### Tasks to complete
**1)** List every distinct year mentioned in the passage on the Aborigines' Protection Society.
**2)** From the passage on the Aborigines' Protection Society, write out the text from "The Society published" to "societies were merged." word for word.

### Passage provided
=== Section Start ===

= Aborigines' Protection Society =

The Aborigines' Protection Society (APS) was an international human rights organisation founded in 1837, to ensure the health and well-being and the sovereign, legal and religious rights of the indigenous peoples while also promoting the civilisation of the indigenous people who were subjected under colonial powers, in particular the British Empire. In 1909 it merged with the British and Foreign Anti-Slavery Society (BFASS) to form the Anti-Slavery and Aborigines' Protection Society (now Anti-Slavery International).

The Society published a journal variously entitled Aborigines' Friend, or Colonial Intelligencer, and Colonial Intelligencer and Aborigines' Friend, often abbreviated to Aborigines' Friend, from 1855 until its merger with BFASS in 1909. when the journals of the two societies were merged.

==Foundation==
The Quaker background and abolitionism were significant in the setting-up of the Society.

=== Section End ===

### Raw data
=== Section Start ===

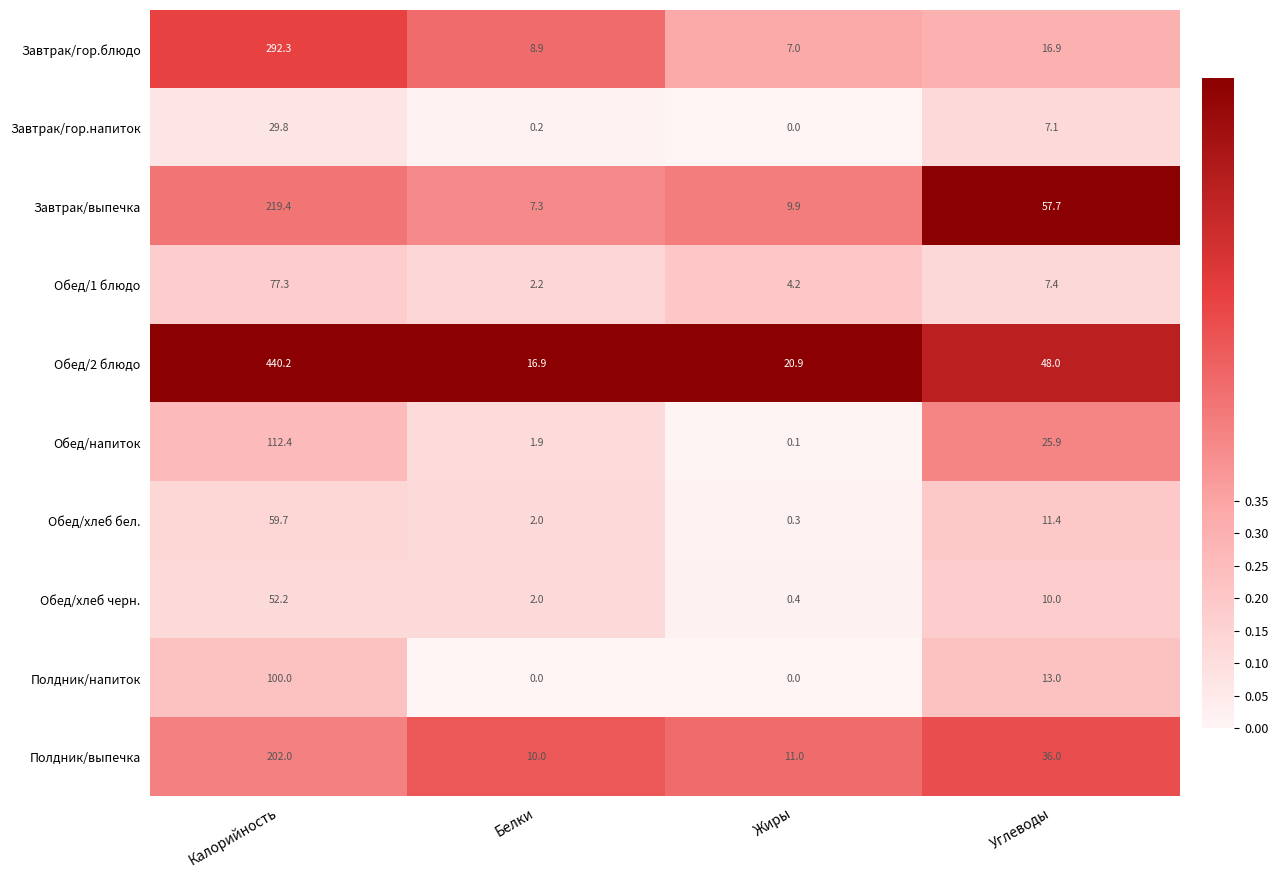

What is the average value of the Обед/напиток series?

35.1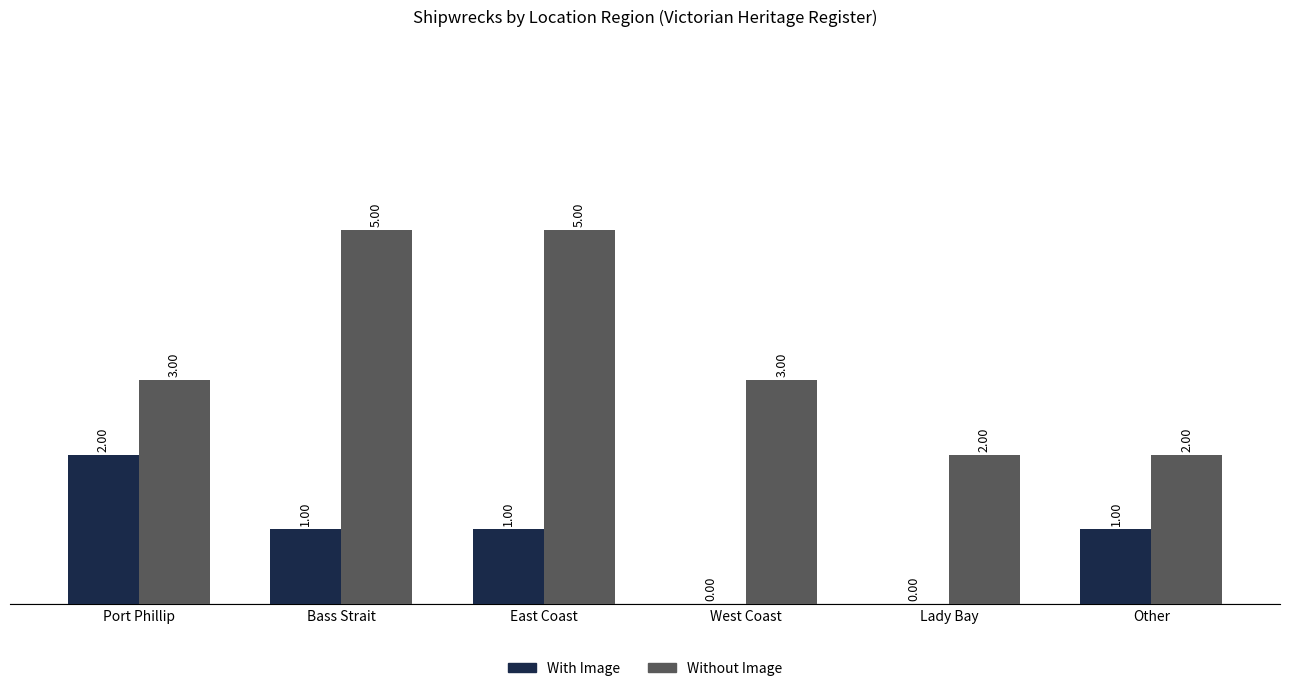

Which series has the largest total across all categories?

Without Image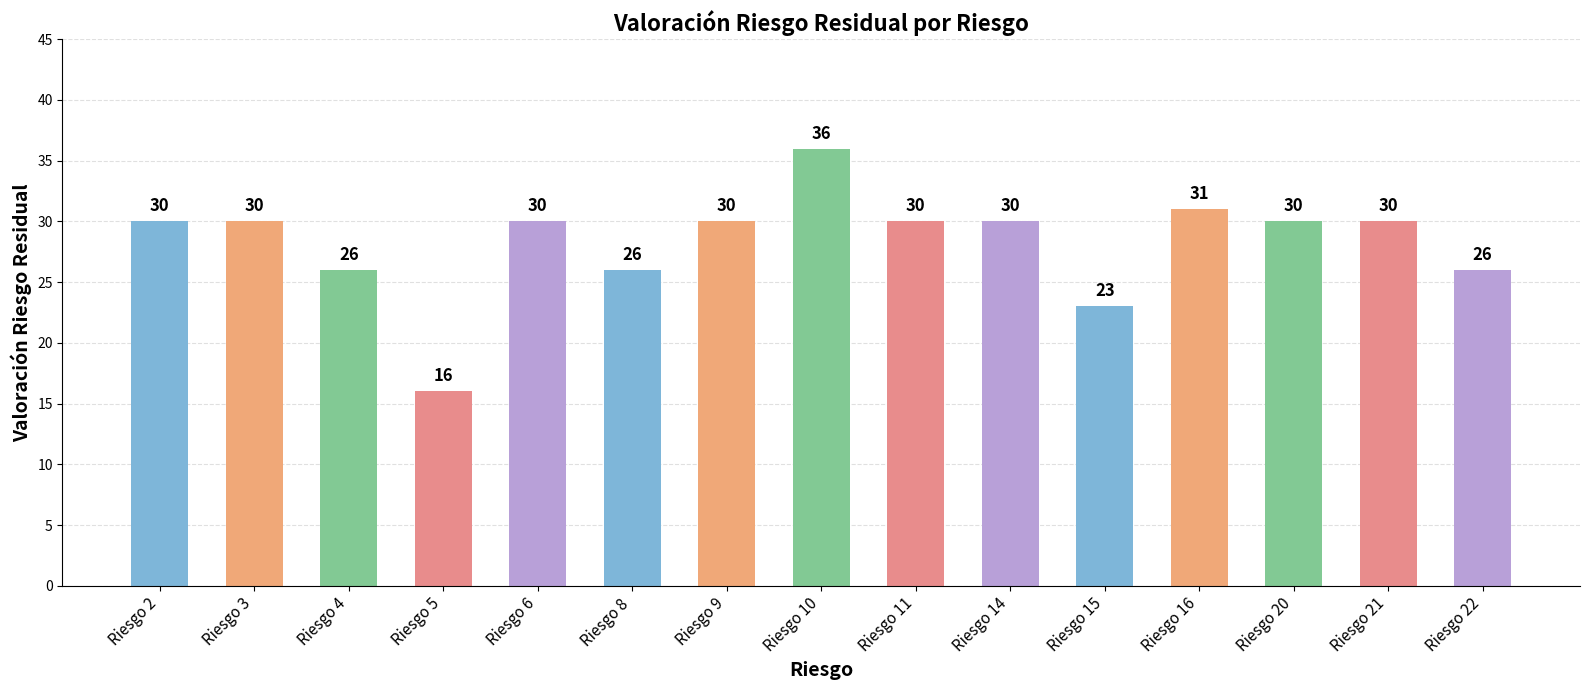

Reading left to right, extract all data points from this chart.

Riesgo 2=30	Riesgo 3=30	Riesgo 4=26	Riesgo 5=16	Riesgo 6=30	Riesgo 8=26	Riesgo 9=30	Riesgo 10=36	Riesgo 11=30	Riesgo 14=30	Riesgo 15=23	Riesgo 16=31	Riesgo 20=30	Riesgo 21=30	Riesgo 22=26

=== Section End ===

### Solutions in order
**1)** 1837, 1855, 1909

**2)**
The Society published a journal variously entitled Aborigines' Friend, or Colonial Intelligencer, and Colonial Intelligencer and Aborigines' Friend, often abbreviated to Aborigines' Friend, from 1855 until its merger with BFASS in 1909. when the journals of the two societies were merged.